Alastair Stewart presents platform technology at MPS World Summit in New Orleans

Symposium lecture and roundtable outline the method developed in the Stewart Lab at the ARC Centre for Personalised Therapeutics Technologies, Department of Biochemistry and Pharmacology.

Micro-physiological systems (MPS) cover bioengineering breakthroughs that reproduce organ architecture and function in vitro.
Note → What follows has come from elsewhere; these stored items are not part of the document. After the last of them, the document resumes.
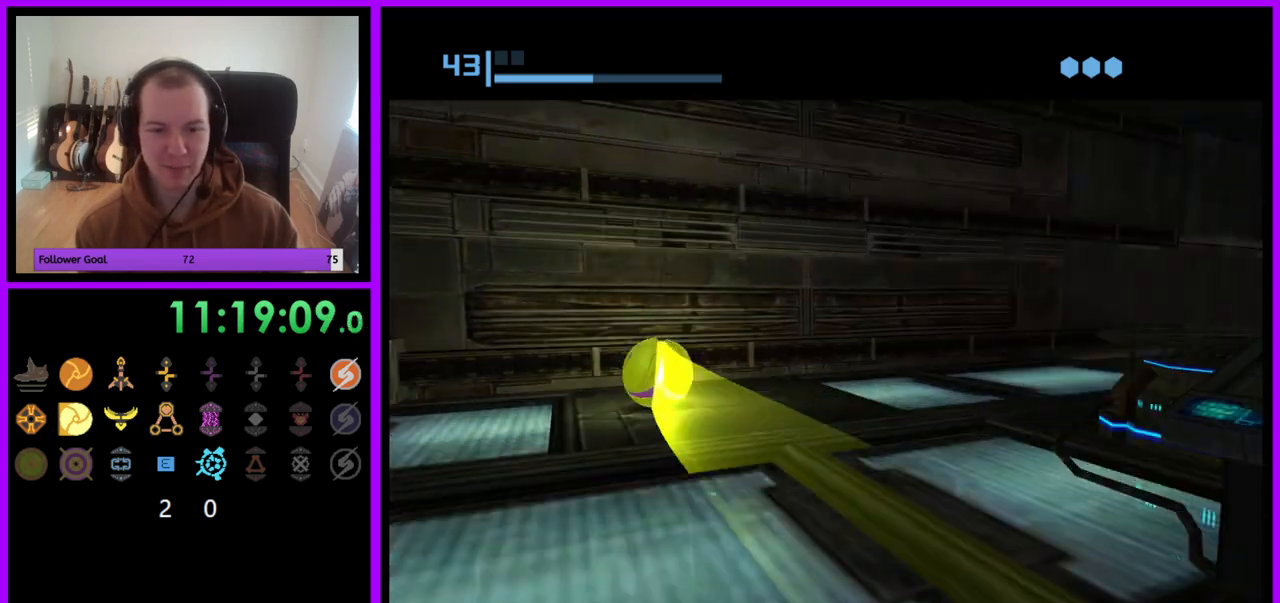
{"buttons": ["B"], "left_stick": "down", "right_stick": "center", "events": [[67, "left_stick", "down-right"], [200, "left_stick", "down"]]}
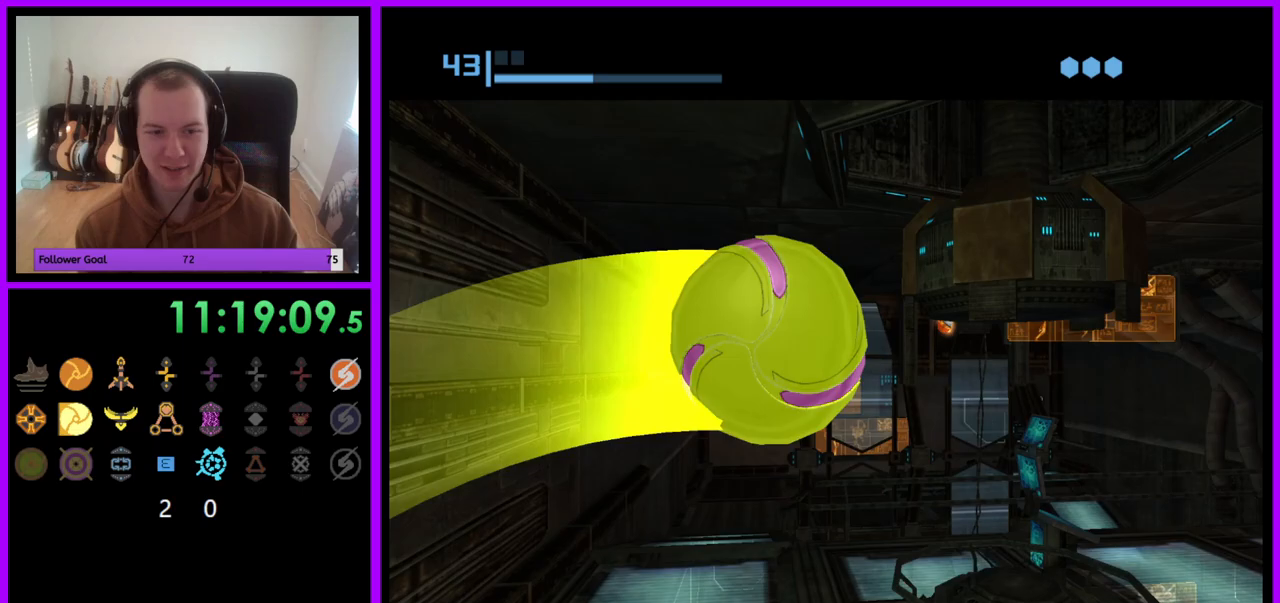
{"buttons": ["B"], "left_stick": "right", "right_stick": "center", "events": [[50, "left_stick", "center"], [450, "left_stick", "right"]]}
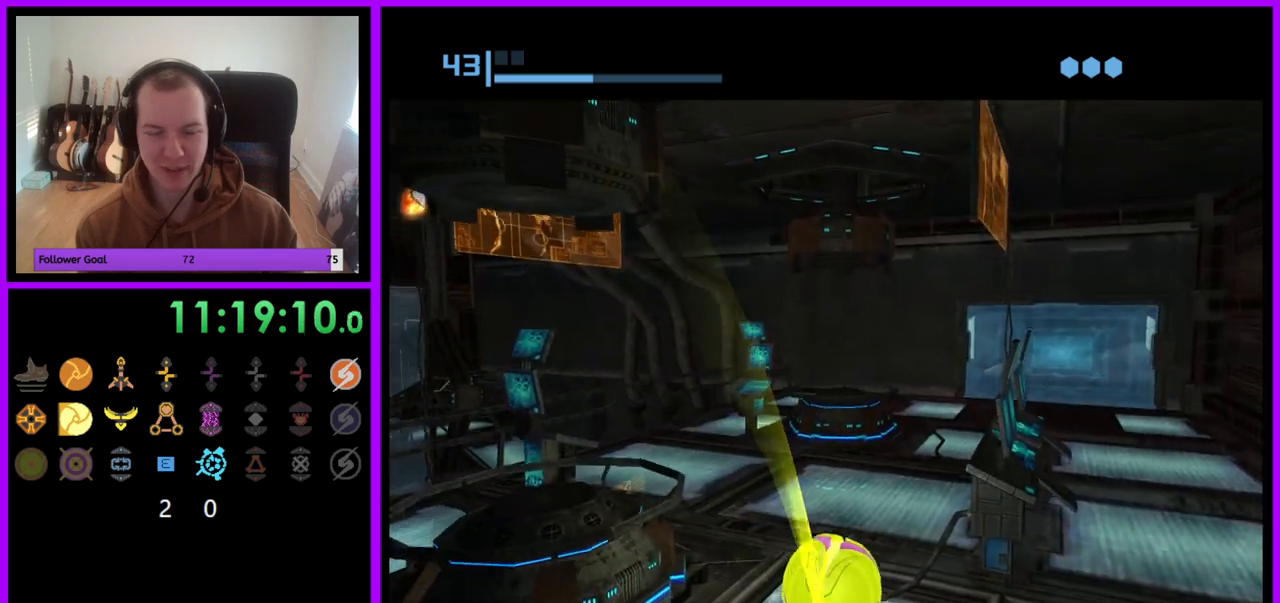
{"buttons": ["B"], "left_stick": "up", "right_stick": "center", "events": [[167, "left_stick", "center"], [400, "left_stick", "up"]]}
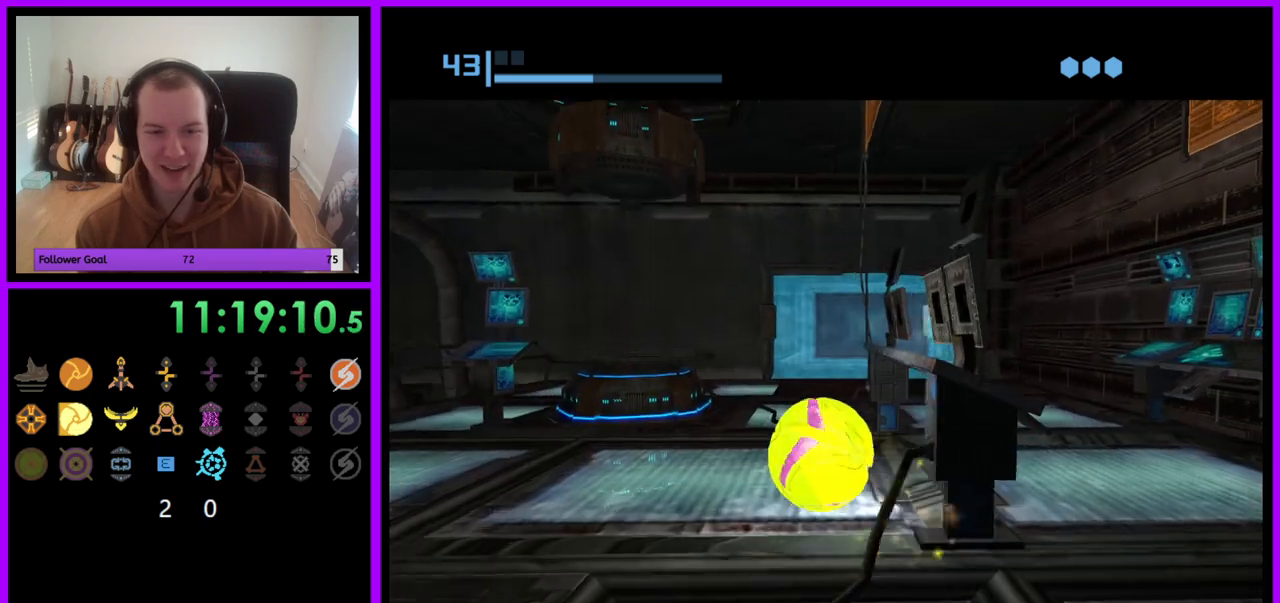
{"buttons": ["B"], "left_stick": "up-right", "right_stick": "center", "events": [[450, "left_stick", "up-right"]]}
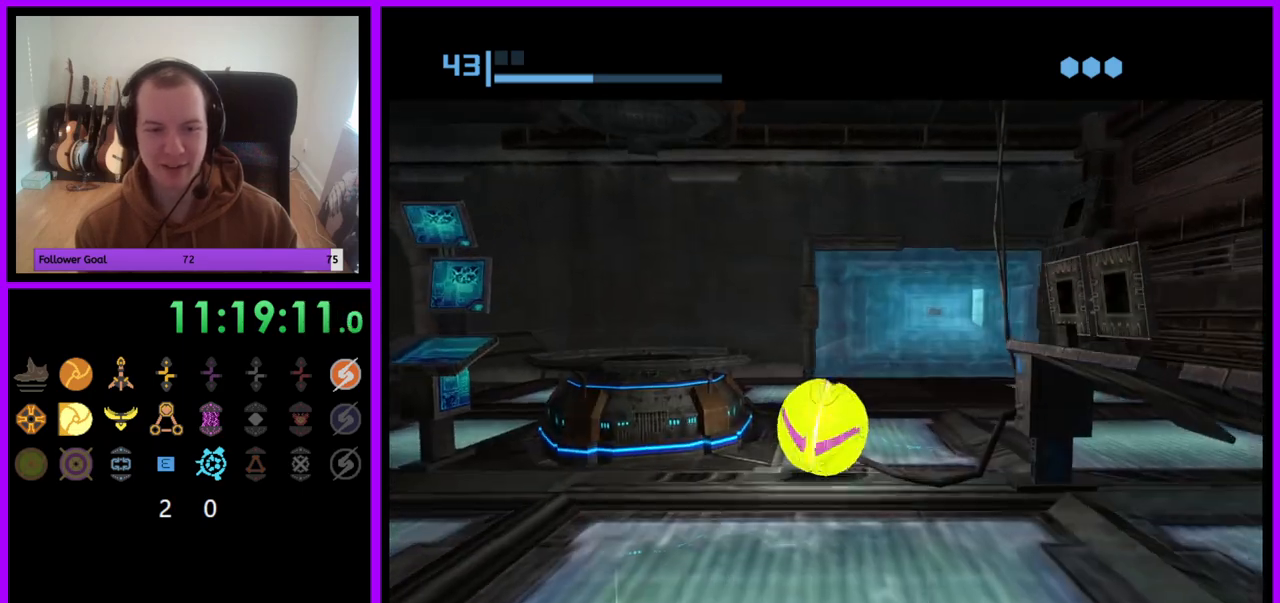
{"buttons": [], "left_stick": "center", "right_stick": "center", "events": [[150, "left_stick", "up"], [283, "left_stick", "center"], [350, "B", "up"]]}
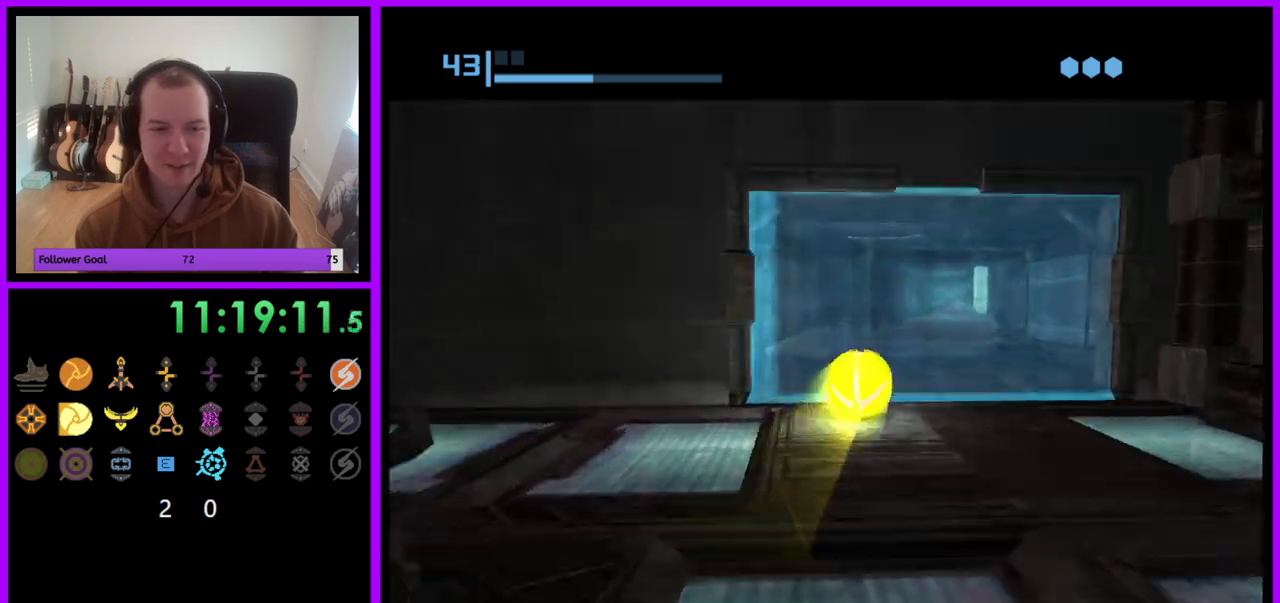
{"buttons": [], "left_stick": "center", "right_stick": "center", "events": []}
The inaugural MPS World Summit aimed to accelerate scientific developments, their implementation and global harmonisation in the MPS field.

In the research poster and related presentation, Prof Stewart and Dr Xumei Gao, Research Fellow and 2022 Trajan REDI-Fellow (Department of Biochemistry and Pharmacology), focused on circadian cell physiology and the representation of cells in conventional cell culture.

Due to limitations and distortion of circadian biology in preclinical models, the team designed, built and validated a platform technology for entraining circadian rhythm in cell culture and MPS systems.

Dr Bryan Gao, ARC Centre for Personalised Therapeutics Technologies (ARC-CPTT) postdoctoral fellow and now REDI-Fellow, and Prof Alastair Stewart have also recently published on a multiplexed microfluidic pump that enables many biomedical research applications, including the use of plasma-like culture media and entrainment of circadian rhythm in cell culture. The research is supported by the ARC-CPTT and Trajan Scientific and Medical.

Professor Stewart has also been recently elected to the Inaugural Board of the International Microphysiological Systems Society (IMPSS).